*** Opening of PASSAGE ***

I then repeated the tests, but this time with every string an invalid enum value. Obviously with the Enum.Parse() this requires catching an exception, and with the other two just an extra condition, in all cases just setting a private member bool flag.

Here are the results:

DoTheEnumThing()

Enum.Parse
00:00:08.64

if/else
00:00:03.48

switch
00:00:02.53

DoTheEnumThingWithErrors()

Enum.Parse
00:05:15.11

if/else
00:00:05.63

switch
00:00:02.74

I think that pretty conclusively demonstrates that exception handling is slow. You certainly wouldn't want to use it in a high throughput situation where you were expecting a lot of invalid values to be passed. The switch is appreciably faster than the if / else, so this hardcoded solution, though ugly, is definitely the speediest way to go.

Thursday, February 18, 2010

JS: Client side templating

I originally created this for an autocomplete widget I needed for a project ages ago; eventually it became too annoying to write all the code for the millions of conditions so I just used the YUI one instead, which is a pain in the arse to set up but works perfectly when you've done it.

Anyway, while looking around at existing solutions, they all seemed to have the problem that the markup was either fixed and styled with CSS, or generated in a callback. Neither of these solutions was ideal; the first results in a widget usable most of the time but very uncustomisable for more unusual uses, and the second is very designer unfriendly if you need to separate your coding and design teams.

So, my idea was to be able to write your HTML as normal, then mark an element as a template container. This template would contain databound variables. It would be removed from the DOM on page load, stored, then repeatedly generated for each item in a provided dataset.

Basically, it is inspired by the ASP.NET repeater control, .NET being my primary development environment.

I recently refactored the code to be more generally useful, and created a jQuery plugin wrapper that enables it to be used using the jQuery selectors and AJAX functionality.

It has uses beyond autocomplete, of course; any AJAXian updatable areas could use it.

Pros and cons are:

  • Keeps the template HTML in the same file as everything else; this can be a pro if the area is specific to a certain page or you are using a "master page" or "header / footer includes" style design, and a con if the template is to be used in several places. In that case you are probably better off with a server-side templating system to generate the HTML and dumping that in using the jQuery native functions.
  • Allows lightweight data transfer; instead of returning all of the HTML you can just return a JSON dataset.

The basic template code and the jQuery wrapper can be downloaded from the links below:

Usage:

First of all, you need a datasource, which will be an array of objects, for example:

[
 {id:1, name:'Alice'},
 {id:2, name:'Bob'},
 {id:3, name:'Carol'}
]

Then, you need to set up the template:

<ul id="testTemplate">
    <li class="@ItemClass">@Text</li>
</ul>

Note the SQL style variable placeholders. When the template is created with the ID of the <ul> element the <li> will be cleared. It is then reproduced for every item in the data array.

Note: EVERYTHING contained within the template element is treated as the data row, so you can have very complex repeating templates; as a very simple example you could have two list items for every data item should you want to. This is more useful for creating table based templates.

The actual call to populate the template looks like this:

// Call using local data and the simple unwrappered template code
var template = new HTemplates.Template('testTemplate');
template.populate(data);

// Call using the jQuery wrapper and an AJAX data source
$('#testTemplate').hTemplate();     
$('#testTemplate').hTemplate().populate(data);

You can download an example page plus an example JSON datasource from the links below:


Note: You will need the jQuery framework; it has been tested with 1.4. You will also need to change the script paths to match your setup.

The jQuery plugin is the first time I have looked at jQuery; I'm not 100% sure this is the best way to create a plugin; the hTemplate().populate() call looks odd to me. Also there is probably a better way of JSON parsing that is less fragile than my check-for-open-bracket-then-eval() method.

*** Close of PASSAGE ***

◆ INSTRUCTIONS FOR THE TASK
According to the passage, which control inspired the client-side templating code?

*** Opening of DATA ***

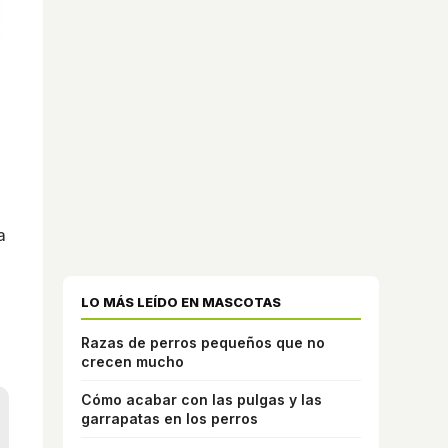
a
a
LO MÁS LEÍDO EN MASCOTAS
Razas de perros pequeños que no
crecen mucho
Cómo acabar con las pulgas y las
garrapatas en los perros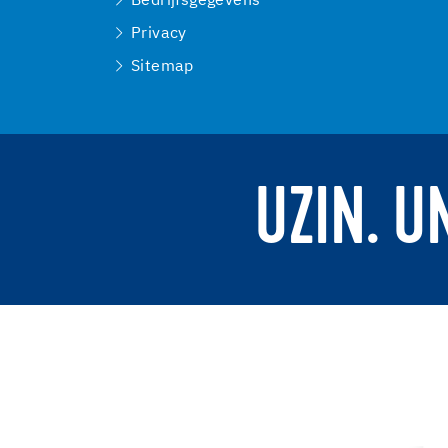
Bedrijfsgegevens
Privacy
Sitemap
UZIN. U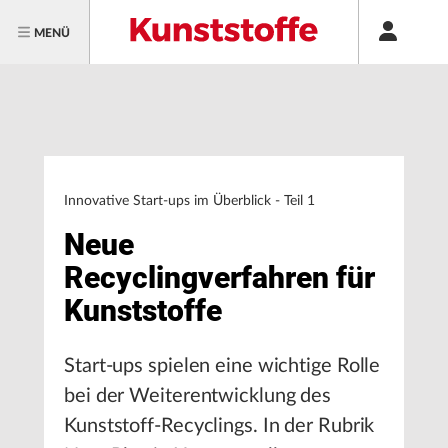
MENÜ
Innovative Start-ups im Überblick - Teil 1
Neue
Recyclingverfahren für
Kunststoffe
Start-ups spielen eine wichtige Rolle
bei der Weiterentwicklung des
Kunststoff-Recyclings. In der Rubrik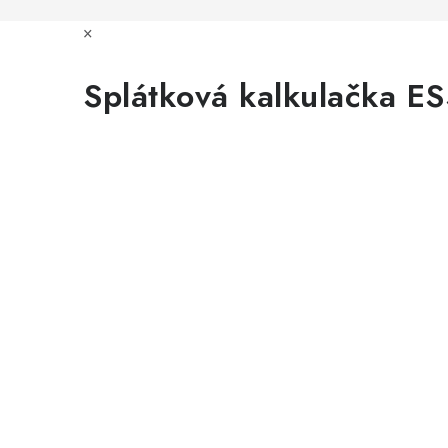
×
Splátková kalkulačka E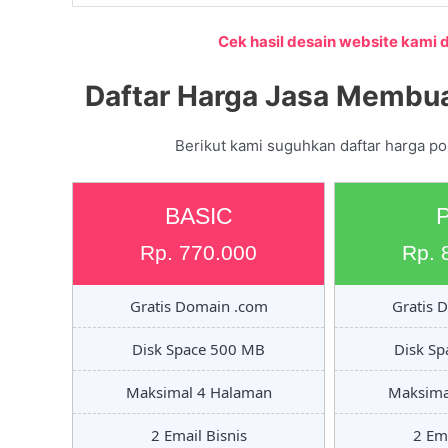
Cek hasil desain website kami di
Daftar Harga Jasa Membua
Berikut kami suguhkan daftar harga po
BASIC
Rp. 770.000
Rp. 
Gratis Domain .com
Gratis 
Disk Space 500 MB
Disk S
Maksimal 4 Halaman
Maksima
2 Email Bisnis
2 Ema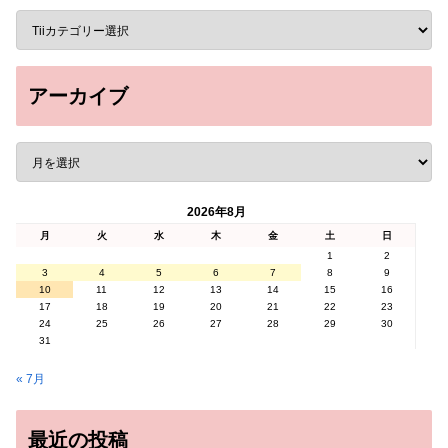
アーカイブ
2026年8月
月
火
水
木
金
土
日
1
2
3
4
5
6
7
8
9
10
11
12
13
14
15
16
17
18
19
20
21
22
23
24
25
26
27
28
29
30
31
« 7月
最近の投稿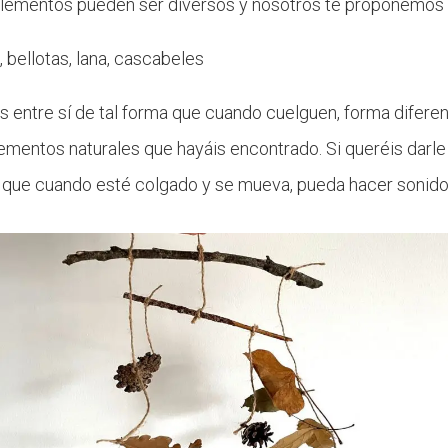
 elementos pueden ser diversos y nosotros te proponemos 
, bellotas, lana, cascabeles
as entre sí de tal forma que cuando cuelguen, forma difere
elementos naturales que hayáis encontrado. Si queréis darl
ra que cuando esté colgado y se mueva, pueda hacer sonido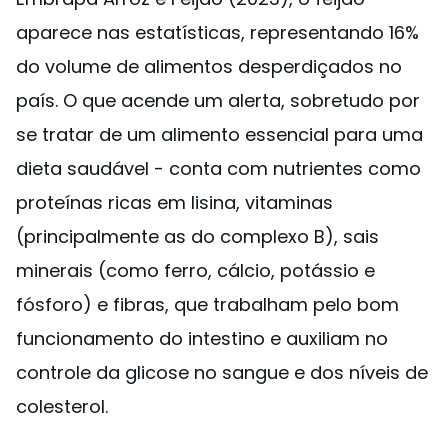
aparece nas estatísticas, representando 16%
do volume de alimentos desperdiçados no
país. O que acende um alerta, sobretudo por
se tratar de um alimento essencial para uma
dieta saudável - conta com nutrientes como
proteínas ricas em lisina, vitaminas
(principalmente as do complexo B), sais
minerais (como ferro, cálcio, potássio e
fósforo) e fibras, que trabalham pelo bom
funcionamento do intestino e auxiliam no
controle da glicose no sangue e dos níveis de
colesterol.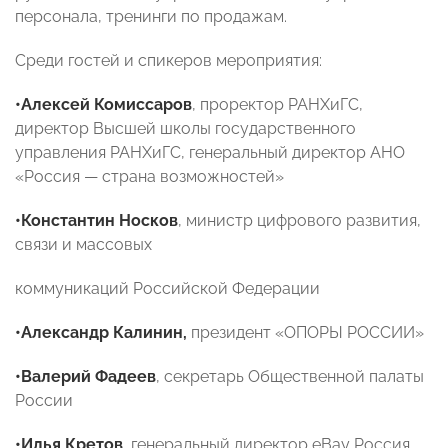
персонала, тренинги по продажам.
Среди гостей и спикеров мероприятия:
•Алексей Комиссаров
, проректор РАНХиГС,
директор Высшей школы государственного
управления РАНХиГС, генеральный директор АНО
«Россия — страна возможностей»
•Константин Носков
, министр цифрового развития,
связи и массовых
коммуникаций Российской Федерации
•Александр Калинин,
президент «ОПОРЫ РОССИИ»
•Валерий Фадеев
, секретарь Общественной палаты
России
•Илья Кретов,
генеральный директор eBay Россия,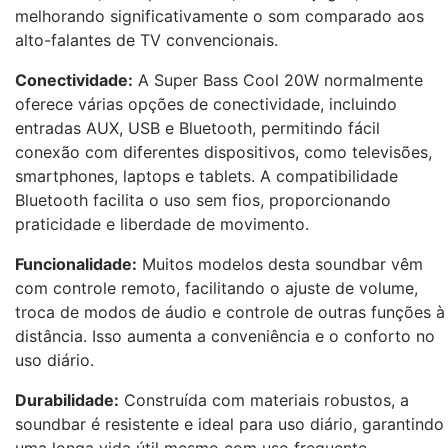
melhorando significativamente o som comparado aos
alto-falantes de TV convencionais.
Conectividade:
A Super Bass Cool 20W normalmente
oferece várias opções de conectividade, incluindo
entradas AUX, USB e Bluetooth, permitindo fácil
conexão com diferentes dispositivos, como televisões,
smartphones, laptops e tablets. A compatibilidade
Bluetooth facilita o uso sem fios, proporcionando
praticidade e liberdade de movimento.
Funcionalidade:
Muitos modelos desta soundbar vêm
com controle remoto, facilitando o ajuste de volume,
troca de modos de áudio e controle de outras funções à
distância. Isso aumenta a conveniência e o conforto no
uso diário.
Durabilidade:
Construída com materiais robustos, a
soundbar é resistente e ideal para uso diário, garantindo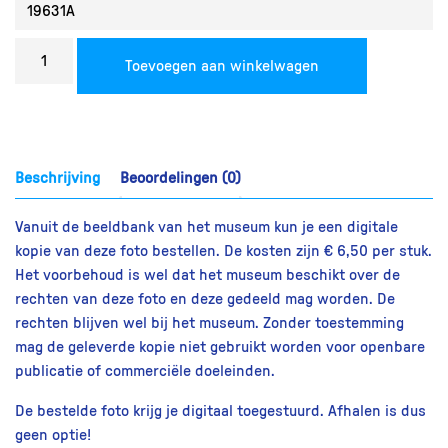
Bestel
Toevoegen aan winkelwagen
een
reproductie
aantal
Beschrijving
Beoordelingen (0)
Vanuit de beeldbank van het museum kun je een digitale
kopie van deze foto bestellen. De kosten zijn € 6,50 per stuk.
Het voorbehoud is wel dat het museum beschikt over de
rechten van deze foto en deze gedeeld mag worden. De
rechten blijven wel bij het museum. Zonder toestemming
mag de geleverde kopie niet gebruikt worden voor openbare
publicatie of commerciële doeleinden.
De bestelde foto krijg je digitaal toegestuurd. Afhalen is dus
geen optie!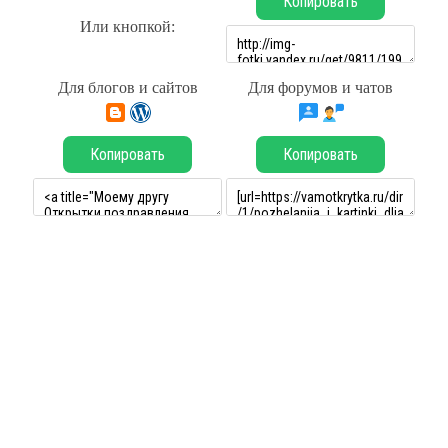
Копировать
Или кнопкой:
Для блогов и сайтов
Для форумов и чатов
Копировать
Копировать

*** Close of DATA ***

◆ SOLVED PROBLEM
The ASP.NET repeater control.